How to Beat It: “There's a mindset change required in dealing with this kind of bias,” says Ms. Harrin. The team or project sponsor may rush to point out why a certain setback from the past will never impact the current project or how this initiative's different schedule, project site or team will somehow protect it from certain risks. In those conversations, remind them that the risk registers might not be identical, but that doesn't mean the risks are necessarily smaller. “As project managers, it's our job to assume that everything could happen and plan for how to mitigate it,” she says.


—Elizabeth Harrin, Otobos Consultants Ltd., London, England

In her experience, it helps to present multiple examples of prior issues, rather than just one. “People can overlook a single incident, but it's much harder to ignore what looks like the start of a trend.” PM


Hindsight may be 20/20, but what if a team could analyze why a project failed before it was even underway? That's the idea behind a pre-mortem, and this simple exercise can sometimes yield surprisingly fruitful findings, says Matthew Kohut, managing partner, KNP Communications, Hopewell, New Jersey, USA.
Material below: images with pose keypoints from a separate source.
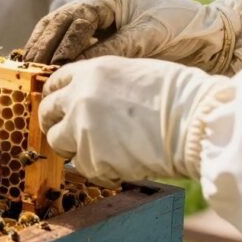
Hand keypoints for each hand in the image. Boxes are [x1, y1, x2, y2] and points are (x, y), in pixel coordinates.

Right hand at [24, 0, 238, 72]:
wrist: (209, 35)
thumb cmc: (182, 27)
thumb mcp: (149, 36)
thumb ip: (114, 48)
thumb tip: (78, 67)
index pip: (75, 17)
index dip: (62, 42)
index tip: (54, 65)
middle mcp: (98, 4)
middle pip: (58, 22)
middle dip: (42, 45)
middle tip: (29, 69)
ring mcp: (97, 20)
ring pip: (58, 32)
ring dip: (44, 51)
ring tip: (31, 73)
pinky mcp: (99, 37)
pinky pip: (70, 45)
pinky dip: (56, 58)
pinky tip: (48, 74)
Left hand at [39, 56, 227, 186]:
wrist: (195, 122)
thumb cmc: (179, 96)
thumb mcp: (134, 73)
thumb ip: (105, 85)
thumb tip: (94, 98)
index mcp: (91, 71)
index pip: (54, 83)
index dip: (54, 96)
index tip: (57, 107)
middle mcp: (79, 97)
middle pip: (47, 112)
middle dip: (53, 123)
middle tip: (66, 134)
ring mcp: (82, 127)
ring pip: (58, 142)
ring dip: (73, 149)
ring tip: (100, 152)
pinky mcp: (92, 157)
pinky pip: (84, 168)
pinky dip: (98, 170)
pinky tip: (121, 166)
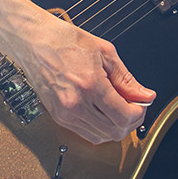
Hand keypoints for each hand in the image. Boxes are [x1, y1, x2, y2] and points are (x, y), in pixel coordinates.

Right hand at [0, 10, 154, 144]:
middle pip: (114, 132)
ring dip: (115, 127)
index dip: (139, 113)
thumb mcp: (104, 52)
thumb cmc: (63, 40)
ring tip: (118, 109)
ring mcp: (65, 114)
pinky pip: (85, 134)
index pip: (124, 117)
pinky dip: (99, 129)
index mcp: (90, 85)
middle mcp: (76, 104)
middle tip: (133, 106)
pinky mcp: (58, 117)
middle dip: (130, 122)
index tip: (141, 104)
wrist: (33, 41)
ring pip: (101, 137)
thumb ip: (126, 79)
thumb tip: (144, 95)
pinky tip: (103, 114)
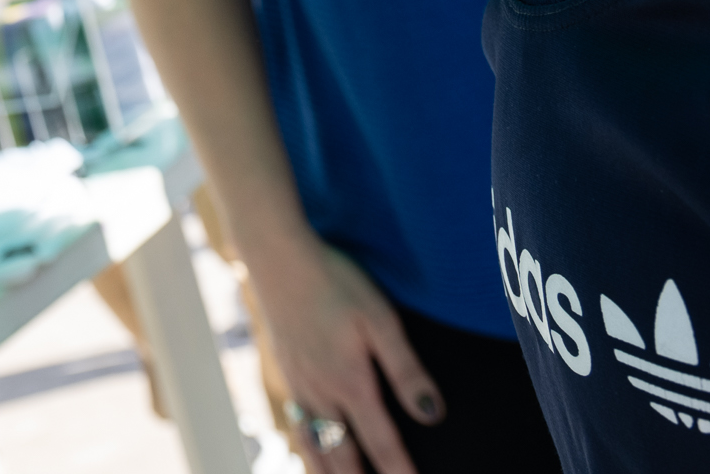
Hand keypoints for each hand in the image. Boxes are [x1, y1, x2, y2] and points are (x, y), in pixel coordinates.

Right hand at [240, 232, 442, 473]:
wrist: (277, 257)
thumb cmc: (335, 283)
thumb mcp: (381, 320)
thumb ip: (406, 370)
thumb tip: (432, 414)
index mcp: (350, 383)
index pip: (381, 444)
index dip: (400, 472)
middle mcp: (321, 393)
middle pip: (342, 457)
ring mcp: (299, 385)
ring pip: (314, 447)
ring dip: (329, 473)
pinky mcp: (285, 373)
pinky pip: (297, 426)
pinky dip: (308, 450)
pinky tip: (313, 452)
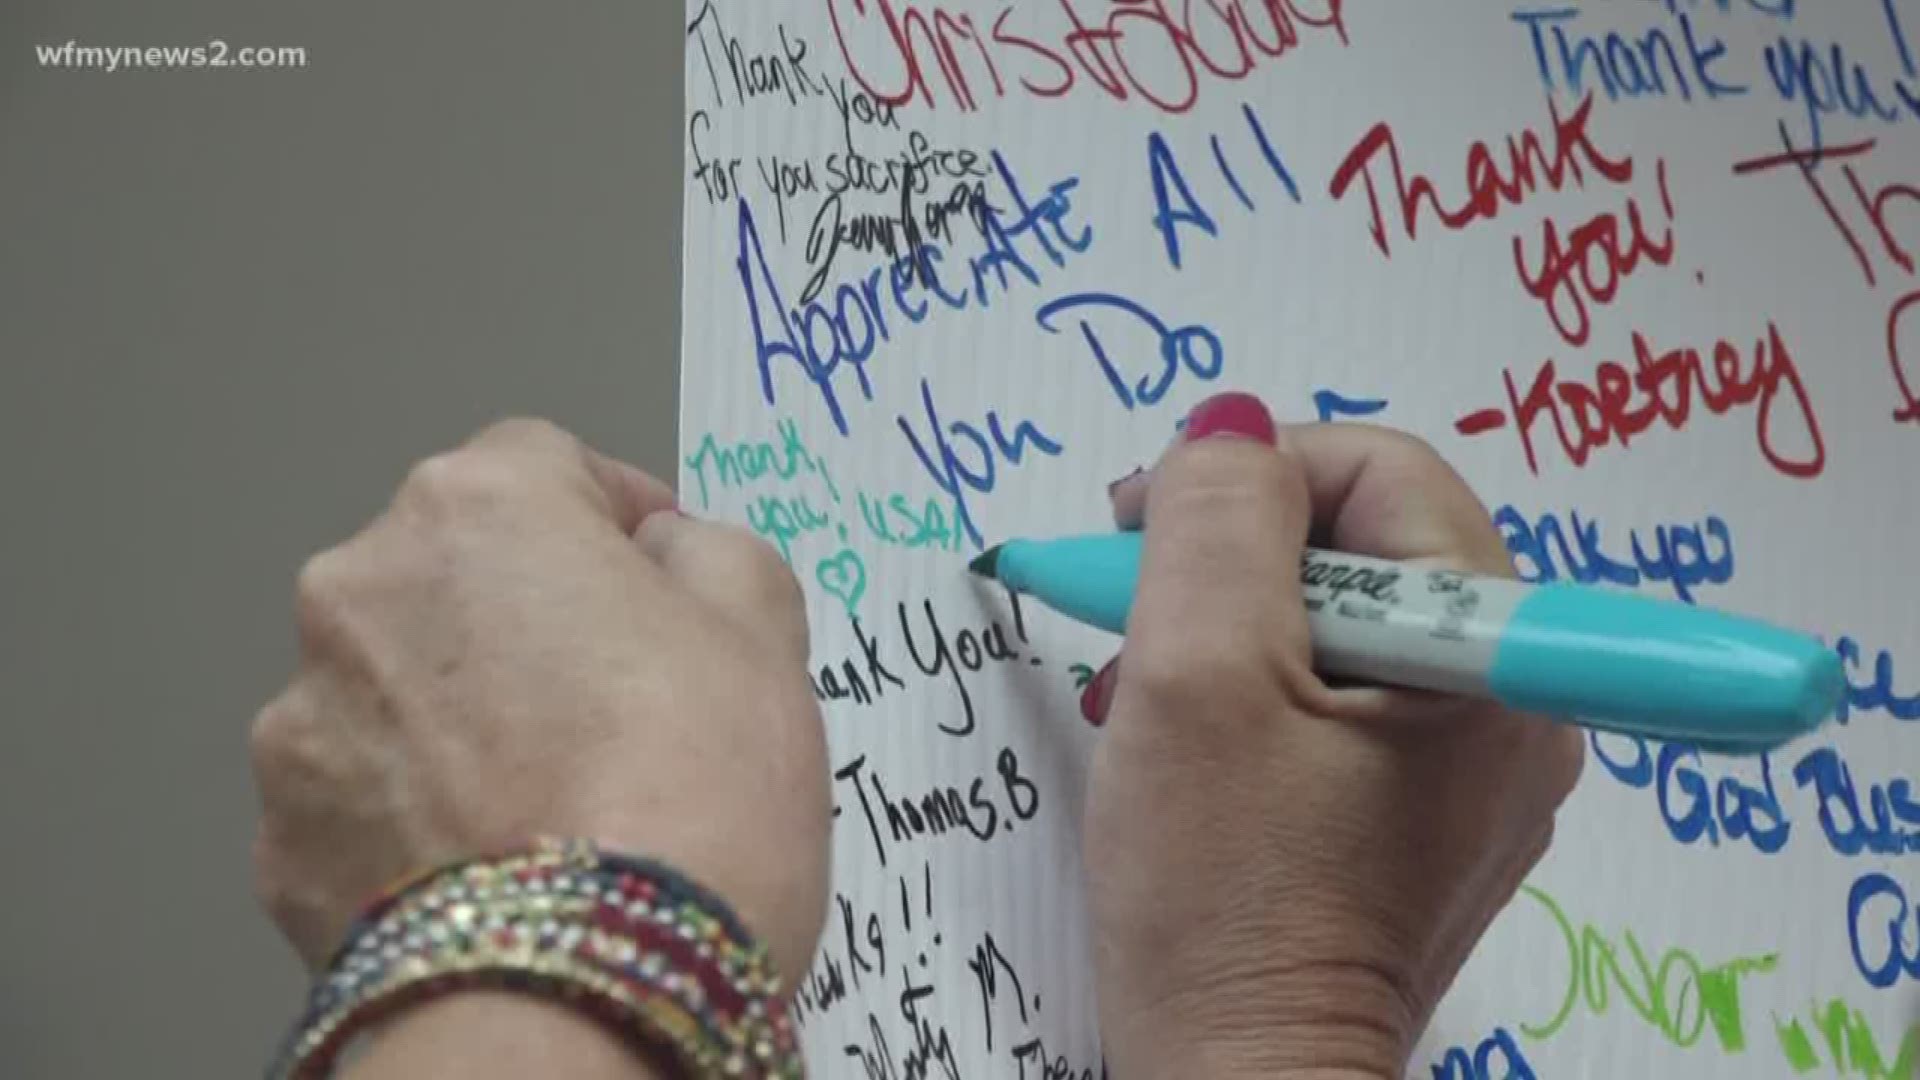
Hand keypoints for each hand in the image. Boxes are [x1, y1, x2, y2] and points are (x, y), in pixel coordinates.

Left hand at [248, 419, 831, 989]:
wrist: (588, 995)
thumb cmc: (690, 794)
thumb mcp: (765, 631)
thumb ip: (715, 554)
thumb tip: (669, 556)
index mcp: (478, 507)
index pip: (548, 464)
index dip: (619, 518)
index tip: (664, 578)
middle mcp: (361, 591)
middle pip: (460, 575)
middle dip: (534, 617)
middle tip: (623, 700)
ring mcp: (305, 723)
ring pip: (401, 689)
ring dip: (465, 716)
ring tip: (560, 799)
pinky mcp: (284, 844)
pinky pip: (367, 799)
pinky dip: (423, 816)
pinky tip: (506, 863)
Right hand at [1081, 393, 1583, 1077]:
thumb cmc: (1225, 896)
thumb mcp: (1197, 674)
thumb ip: (1216, 516)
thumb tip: (1230, 424)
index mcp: (1489, 655)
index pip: (1377, 471)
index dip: (1246, 472)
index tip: (1137, 522)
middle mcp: (1512, 704)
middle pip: (1362, 545)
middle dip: (1231, 554)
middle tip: (1129, 601)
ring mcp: (1474, 769)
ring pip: (1342, 623)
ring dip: (1231, 624)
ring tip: (1145, 684)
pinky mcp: (1423, 818)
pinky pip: (1344, 701)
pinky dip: (1258, 692)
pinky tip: (1188, 737)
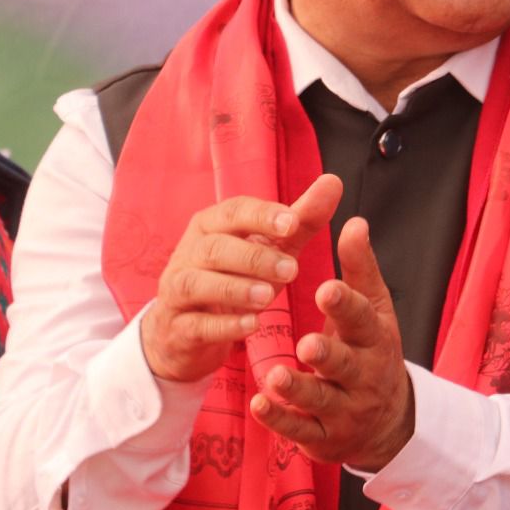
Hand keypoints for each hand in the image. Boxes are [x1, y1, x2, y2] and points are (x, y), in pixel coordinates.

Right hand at [139, 174, 341, 382]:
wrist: (191, 328)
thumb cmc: (238, 275)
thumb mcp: (273, 247)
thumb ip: (302, 219)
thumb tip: (333, 181)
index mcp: (211, 225)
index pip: (233, 211)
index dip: (261, 216)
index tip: (292, 223)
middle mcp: (188, 253)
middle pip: (214, 248)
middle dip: (254, 257)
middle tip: (292, 270)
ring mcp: (176, 292)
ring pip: (196, 284)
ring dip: (234, 289)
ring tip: (269, 297)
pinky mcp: (178, 328)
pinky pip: (195, 325)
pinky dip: (224, 325)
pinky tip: (253, 325)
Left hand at [249, 216, 414, 471]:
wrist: (388, 421)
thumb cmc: (372, 349)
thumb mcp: (374, 308)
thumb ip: (360, 268)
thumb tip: (356, 221)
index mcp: (375, 338)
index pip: (363, 319)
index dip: (345, 306)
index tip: (325, 288)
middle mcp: (364, 375)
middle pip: (346, 364)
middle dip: (327, 355)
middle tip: (306, 344)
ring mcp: (345, 409)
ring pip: (321, 400)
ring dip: (299, 389)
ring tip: (275, 377)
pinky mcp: (323, 437)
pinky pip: (301, 430)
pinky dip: (280, 420)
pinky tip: (259, 405)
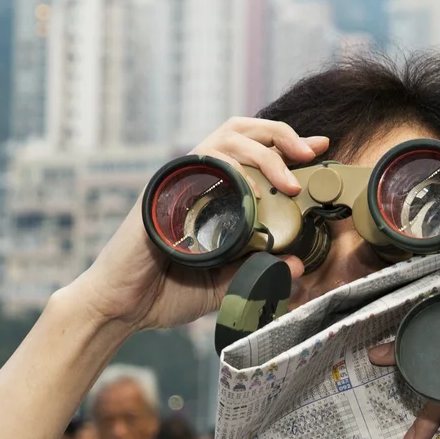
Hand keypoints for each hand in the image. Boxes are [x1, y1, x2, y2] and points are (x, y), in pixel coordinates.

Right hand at [69, 118, 328, 332]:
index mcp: (213, 192)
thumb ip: (261, 272)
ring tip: (287, 182)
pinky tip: (248, 185)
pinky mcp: (160, 194)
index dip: (285, 143)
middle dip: (280, 134)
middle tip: (309, 154)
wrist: (120, 308)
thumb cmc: (166, 292)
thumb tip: (300, 264)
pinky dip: (225, 170)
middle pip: (240, 130)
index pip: (252, 150)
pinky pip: (195, 168)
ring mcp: (176, 183)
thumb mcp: (227, 283)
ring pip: (223, 141)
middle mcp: (195, 179)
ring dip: (262, 153)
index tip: (319, 148)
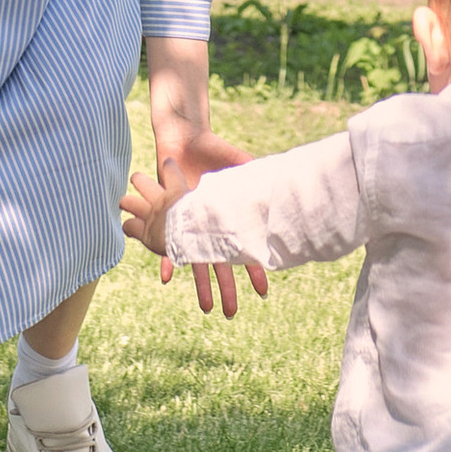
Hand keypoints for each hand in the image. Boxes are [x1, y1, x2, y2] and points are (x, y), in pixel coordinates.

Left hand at [135, 137, 265, 315]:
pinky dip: (166, 260)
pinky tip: (167, 278)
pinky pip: (166, 243)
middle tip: (231, 313)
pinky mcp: (170, 216)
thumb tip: (284, 184)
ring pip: (195, 260)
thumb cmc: (214, 151)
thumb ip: (256, 176)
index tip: (263, 292)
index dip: (253, 270)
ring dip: (200, 284)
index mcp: (225, 218)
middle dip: (226, 288)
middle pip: (218, 263)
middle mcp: (208, 225)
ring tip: (206, 308)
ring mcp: (189, 223)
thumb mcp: (240, 165)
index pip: (242, 249)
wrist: (184, 138)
Ask the Team to Time Travel: Gather the team and ask them to imagine that they are at a point in the future—whether that means one month or two years from now—and the project has failed. Now ask: Why?


Turn Them Into Storytellers: This isn't the time to recite from the risk register. Instead, ask them to come up with individual narratives about what doomed the project. Was there some catastrophe that no one could have predicted? Did a particular risk not only happen, but rock the very bedrock of the project's basis? Was there some move in the competitive landscape that sent shock waves through the organization? Encourage team members to think beyond the project plan and elaborate with details in the stories.


Capture Insights: A pre-mortem's narrative framing encourages participants to exercise creativity in identifying risks and may spotlight variables, like company culture or the business landscape, that can threaten the project's success. Make it a point to take notes during the meeting, so none of those insights is lost.


Praise Candor: In other contexts, members may not speak up with negative feedback for fear of seeming too pessimistic. In this exercise, worst-case-scenario speculation is encouraged—and it's possible to cultivate that sense of candor throughout the project. End the meeting by thanking the team for their honest participation and encourage them to speak uncomfortable truths long after the pre-mortem is over.